Q&A with Gretchen Hammer: New exchange board leader on creating connections

Gretchen Hammer, executive director of the Colorado Coalition for the Medically Underserved (CCMU), has stepped into the spotlight as interim chair of the Colorado Health Benefit Exchange Board. In her new role, Hammer will help lay the groundwork for the state’s virtual insurance marketplace, which was created under the federal health reform law. While Colorado’s legislature provided bipartisan support for the exchange, stakeholders from across the political, business and health policy spectrum are closely watching its implementation. We caught up with a very busy Hammer to ask her some questions for readers of CHI’s Analysis with Altitude blog.

About Gretchen:

Gretchen is a native of Denver, and is a graduate of East High School.  She earned a Bachelor of Arts degree in Biology from Colorado College in 1994. Gretchen graduated from the University of Washington School of Public Health and Community Medicine with a Master of Public Health degree in 1999.  Active in her community, Gretchen is a volunteer coach for both of her sons' soccer teams and recently completed her service as a Board Member at the Anchor Center for Blind Children.

Question: Please describe your leadership style and how you believe that style will help you as interim chair of the Colorado Health Benefit Exchange board.

Answer: I like to believe that I have a collaborative and facilitative leadership style.  It is my goal within my organization and in every project we work on to help my colleagues bring their best skills and talents to our work.  The Colorado Health Benefit Exchange Board is full of incredibly talented people.  My goal as the Interim Chair of the Board is to organize our work so that we all have a shared understanding of our task and to maximize the contribution of each Board member.

Q: What are your goals for the board?

A: The Colorado Health Benefit Exchange Board is committed to creating a health insurance exchange that will increase access, affordability and choice for individuals and small employers purchasing health insurance in Colorado.  This is our legislatively mandated task and we embrace this as our purpose.

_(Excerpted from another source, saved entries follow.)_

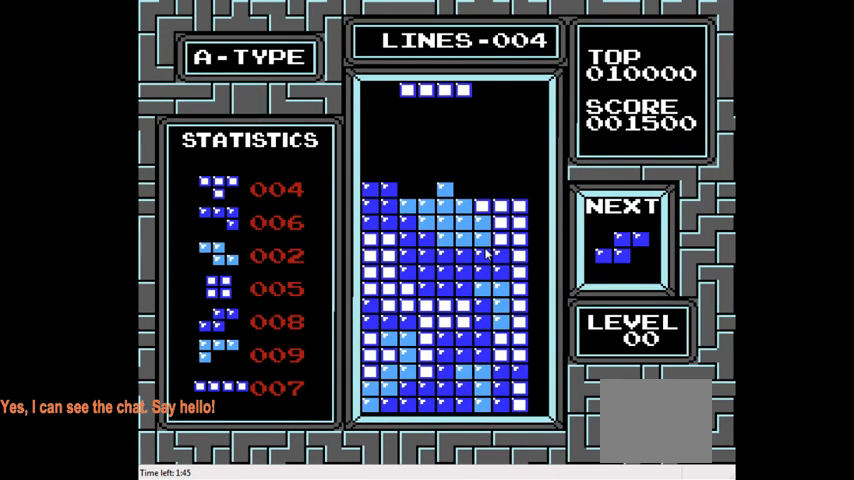
{"buttons": [], "right_stick": "center", "events": []}
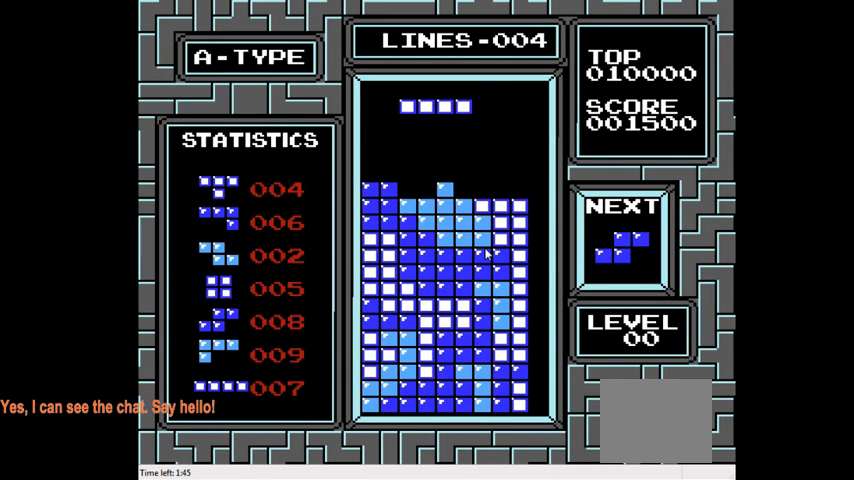
{"buttons": [], "right_stick": "center", "events": []}
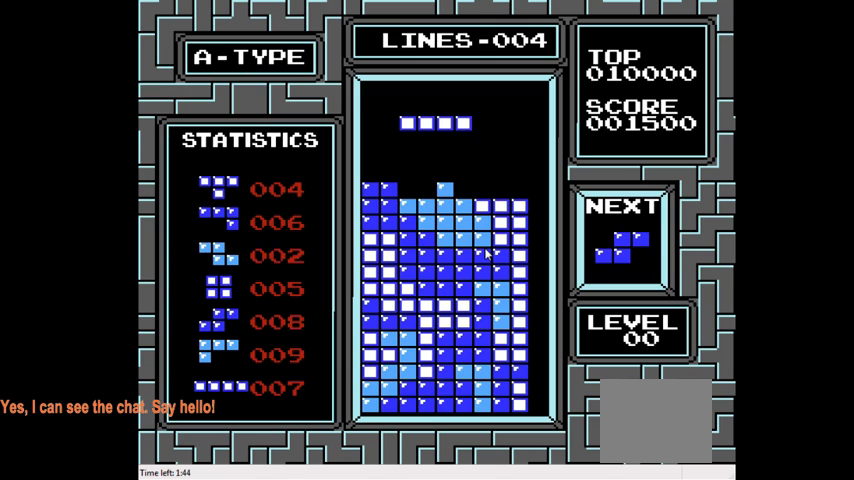
{"buttons": [], "right_stick": "center", "events": []}
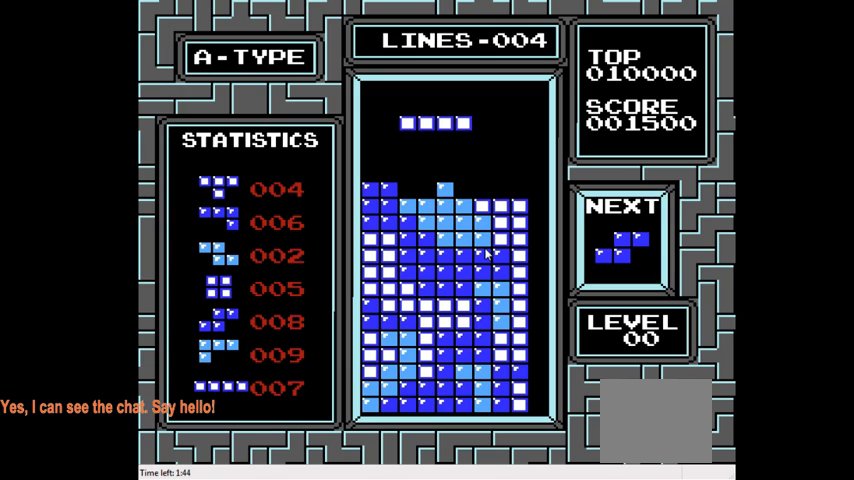
{"buttons": [], "right_stick": "center", "events": []}
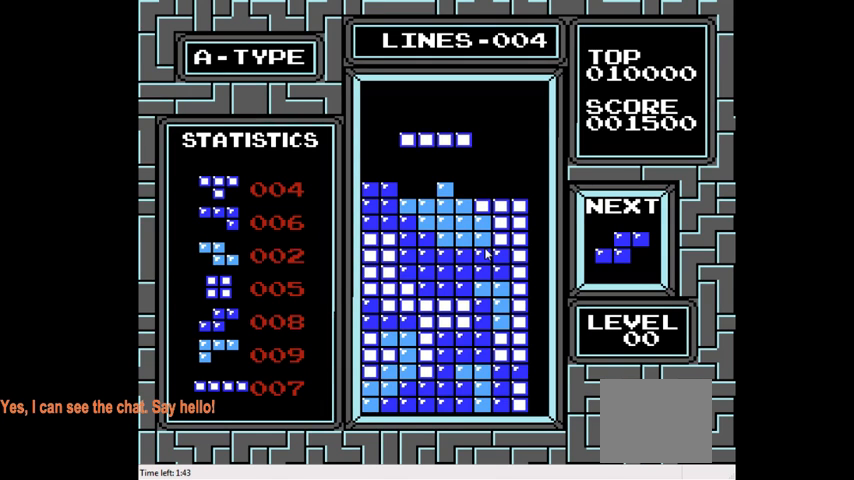
{"buttons": ["DPAD_RIGHT"], "right_stick": "center", "events": [[300, "DPAD_RIGHT", "down"]]}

Q: How will you measure your success?  What would you consider failure?

A:  I believe our first metric of success is to build a high functioning Board; a Board that can listen to the diverse voices in our state, tap our own collective wisdom and make good decisions about how to build this new marketplace.  Other metrics of success as we begin to sell products will include increases in access, affordability and choice and the creation of a sustainable business model for the Exchange.   I will consider our work a failure if we lose our connection to the people of the state of Colorado as we build this new marketplace.  Right now we have a large network of stakeholders sharing their perspective and tracking our work.  We need to keep and build on this level of engagement in order to be successful over time.

Q: What do you think is the most important thing for Coloradans to understand about the work being done on the exchange?

A: It is important for the people of Colorado to know that the goal of the Colorado Health Benefit Exchange is to increase the availability and affordability of health insurance.  This new marketplace will have easy-to-understand information that will let consumers make real comparisons between plans.  Through the Exchange, Coloradans will be able to find health insurance that meets their needs and budgets, giving individuals and small businesses in Colorado more control, quality choices and better protections when buying health insurance.

Q: What do you think is the most misunderstood aspect of the exchange?

A: I think the name “exchange” itself is probably the most misunderstood aspect of the Exchange among the general public.  It is a name and a concept that requires quite a bit of explaining before people can understand the vision and intent.

Q: Gov. Hickenlooper has said it’s important that the exchange not become a political issue. Is that possible?

A: At a recent town hall meeting hosted by Aurora Health Access Governor, Gov. Hickenlooper said it best himself. He said that this all really is about “trying to increase the probability that we will have meaningful, happy and joyful lives.”  There will be times when we get bogged down in the details and caught up in the political discourse, but if this is really about increasing the probability that the people of Colorado have the chance to live healthy and joyful lives, then I think that keeps us centered on the right kinds of things and allows us to engage people from across the ideological spectrum in this laudable goal.

Interview conducted by Deb Goeken, director of strategic services at the Colorado Health Institute.